You may be about your grades, but try to keep things in perspective.


So, it's that time of year again for college students when the semester has just ended and final grades are rolling in. Whether you've gotten your grades or are waiting on a few, here's something that we should all keep in mind.

Often times, there's a lot of stress placed upon grades being the route to happiness. We might think that a certain GPA and certain grades are the be-all, end-all of our futures. Frankly, it really does seem like that given our surroundings. To work out our feelings with this, we often hear that we just need a little change, maybe get out and shift our perspective a little. While advice like this holds merit, sometimes it takes something a little more concrete and a little less philosophical to really believe.

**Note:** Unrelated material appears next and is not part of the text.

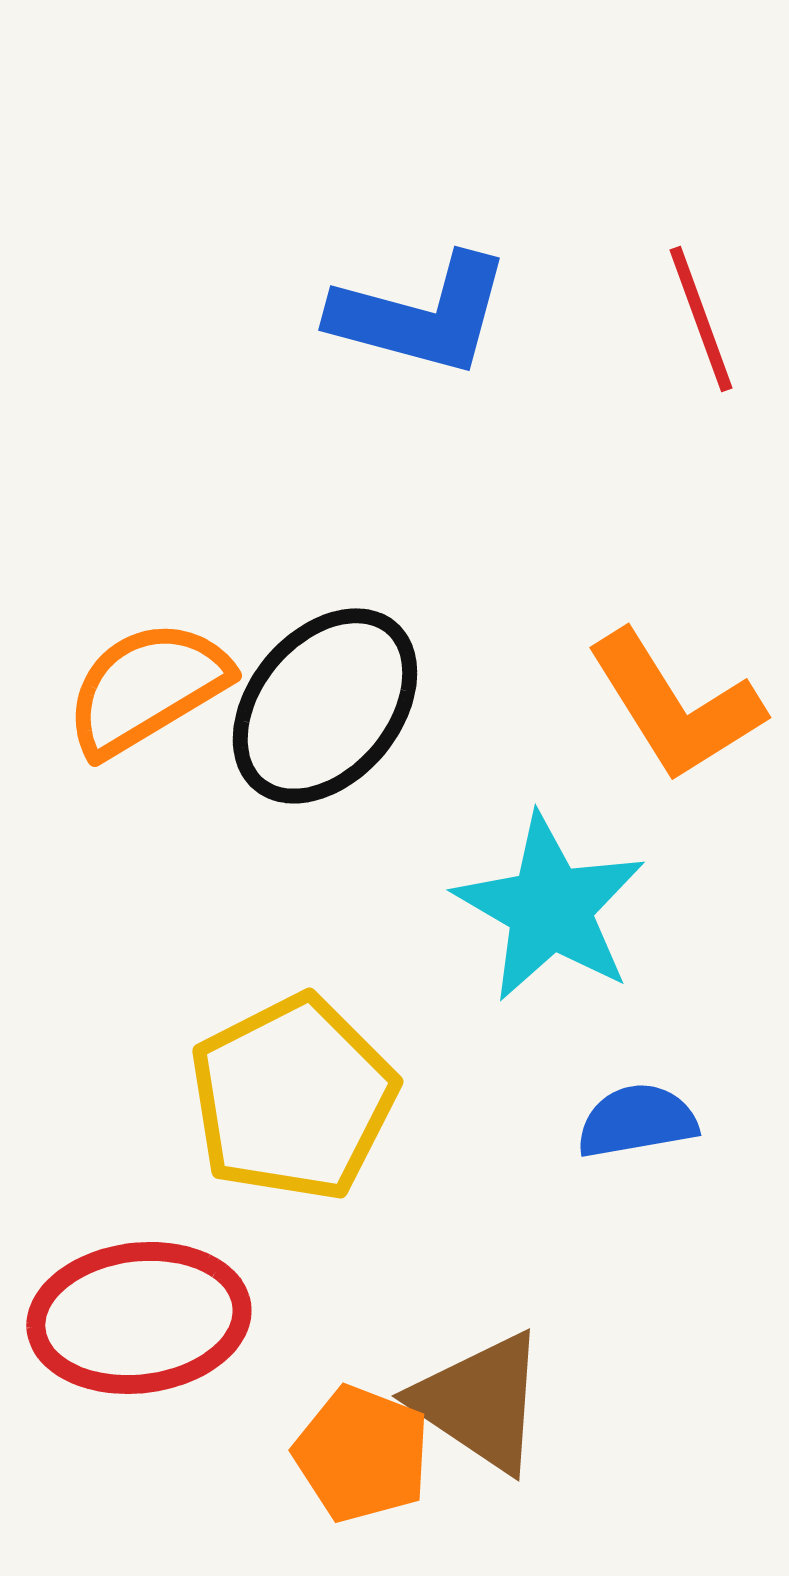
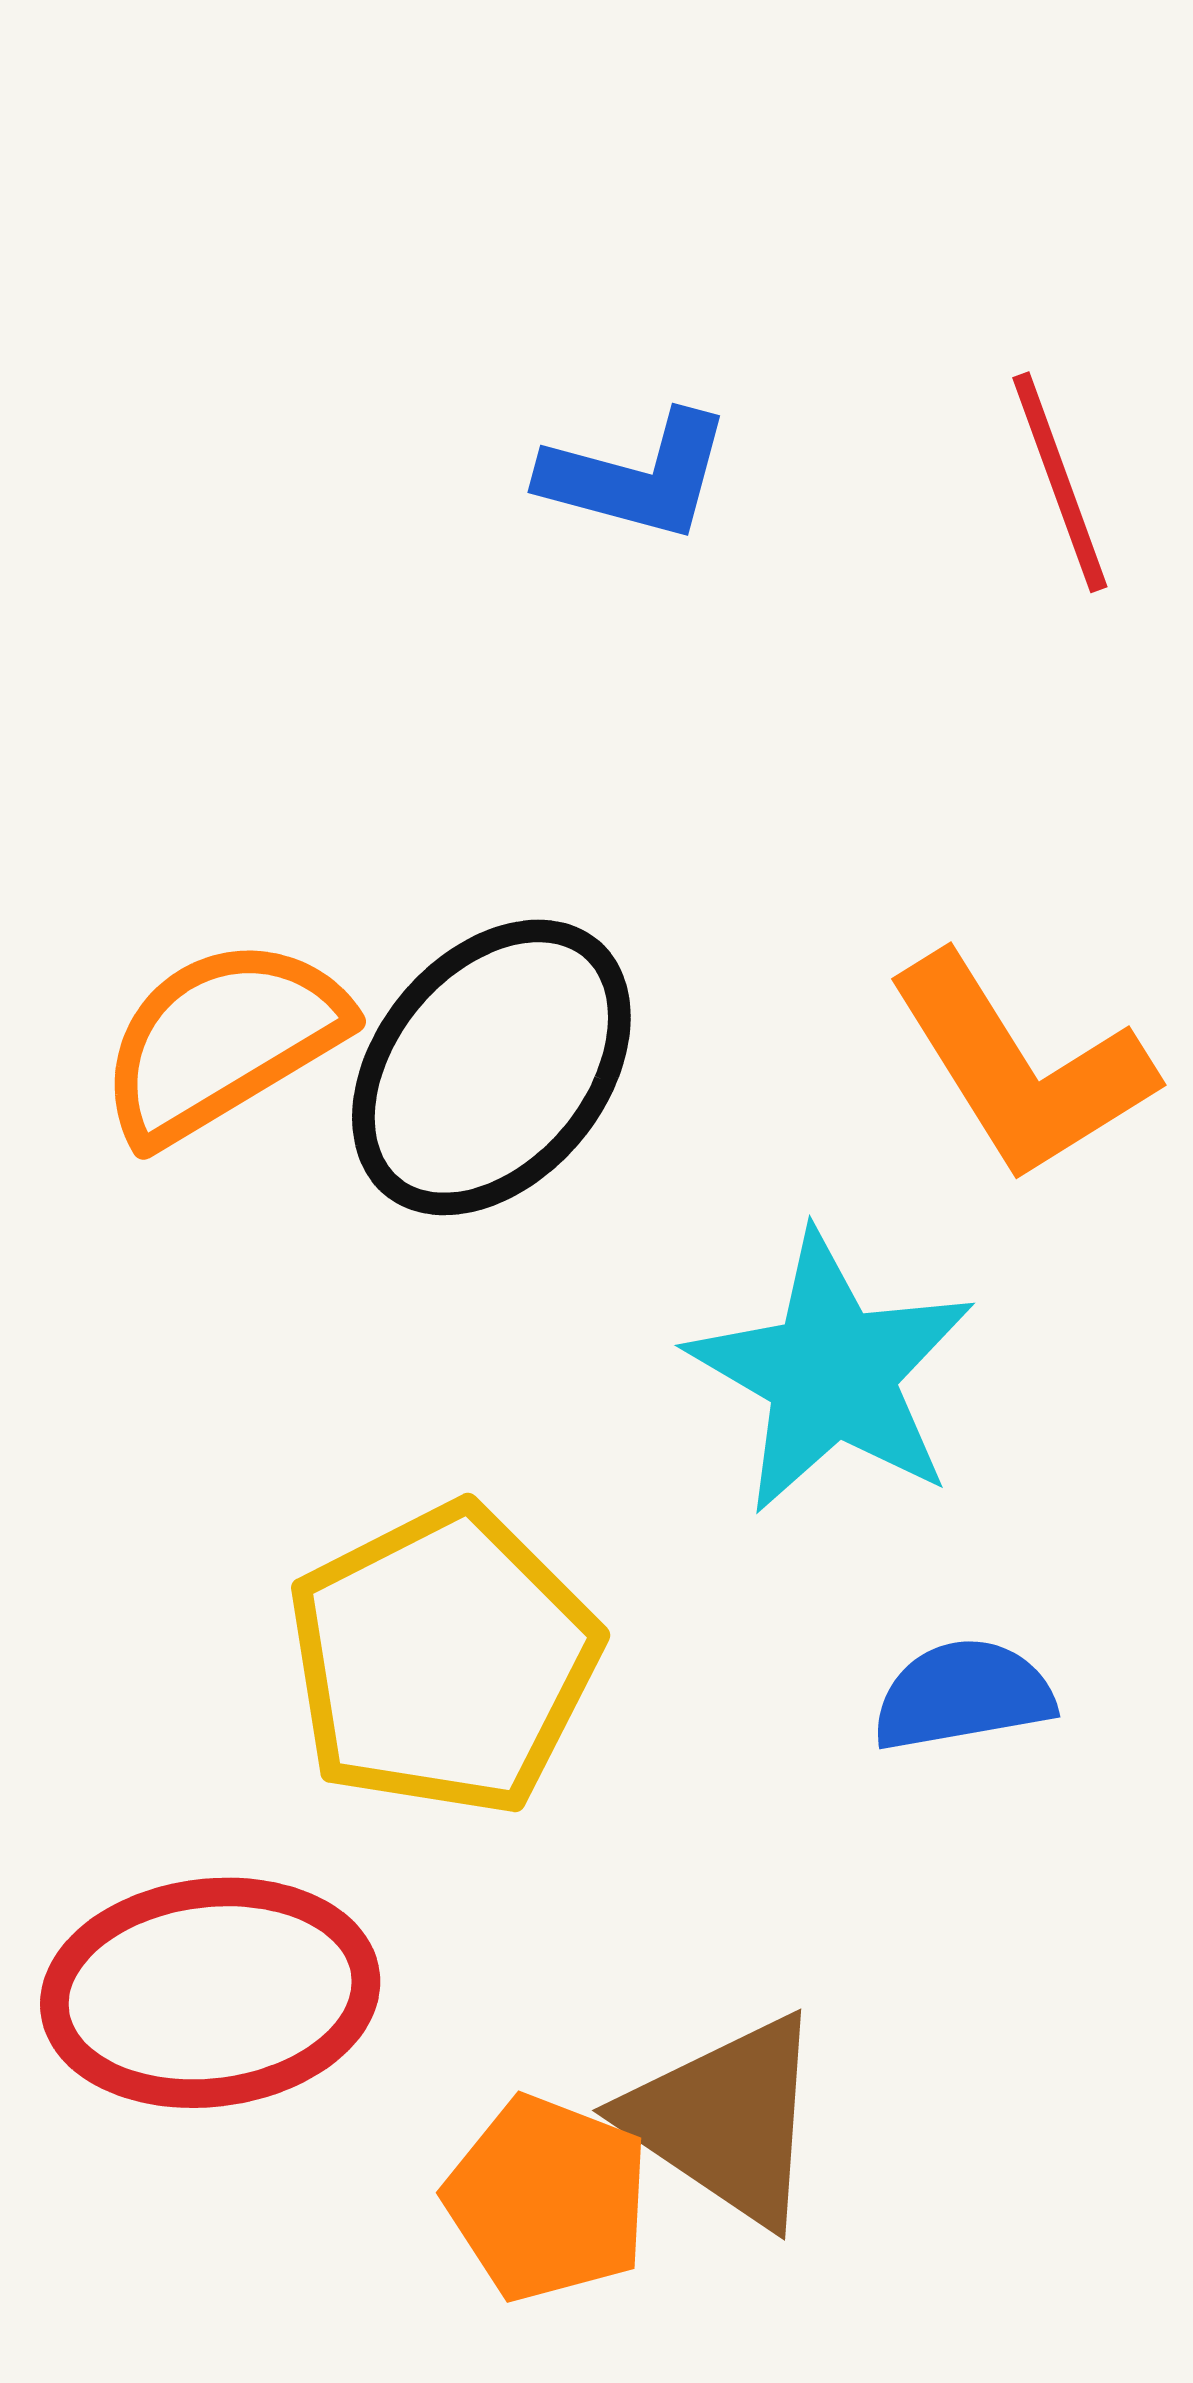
blue L-shape: (421, 315) -> (637, 476), size x0.7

Here is that little reminder:

There was actually a study conducted for over 70 years on the nuances of happiness, and what they found might be of use to you and me. From 1938 to 2013, Harvard conducted a 75 year-long study on happiness led by renowned psychiatrist Dr. Robert Waldinger, and there are three conclusions that can be drawn from the entire experiment:

1. Happiness is achieved through close relationships.

2. Happiness is achieved through quality relationships.

3. Happiness is achieved through supportive, stable relationships.

Wow. Hm. I don't really see anything about grades in there, do you? Thank God there isn't, honestly. Based on the study, happiness is based largely upon the relationships that we foster with the people in our lives, and, while we're at it, with ourselves. It makes sense if you think about it: most of what we'll look back fondly upon is the time we spent doing things that make us happy (aka valuing the relationship with ourselves) and spending time with the people we love. When we have a support system there to help us through, then things become a little less of a chore to handle our self-believe goes up a notch.

So, this is an open invitation to kick back, relax, let your hair fly in the wind, and give yourself a break.

You did what you could with what you had, and you already know that there's always room for improvement. Try to not be down on yourself, really.

If you made someone happier, if you took care of others or yourself, if you made yourself healthier, then you had a worthwhile year, and there are no two ways about it.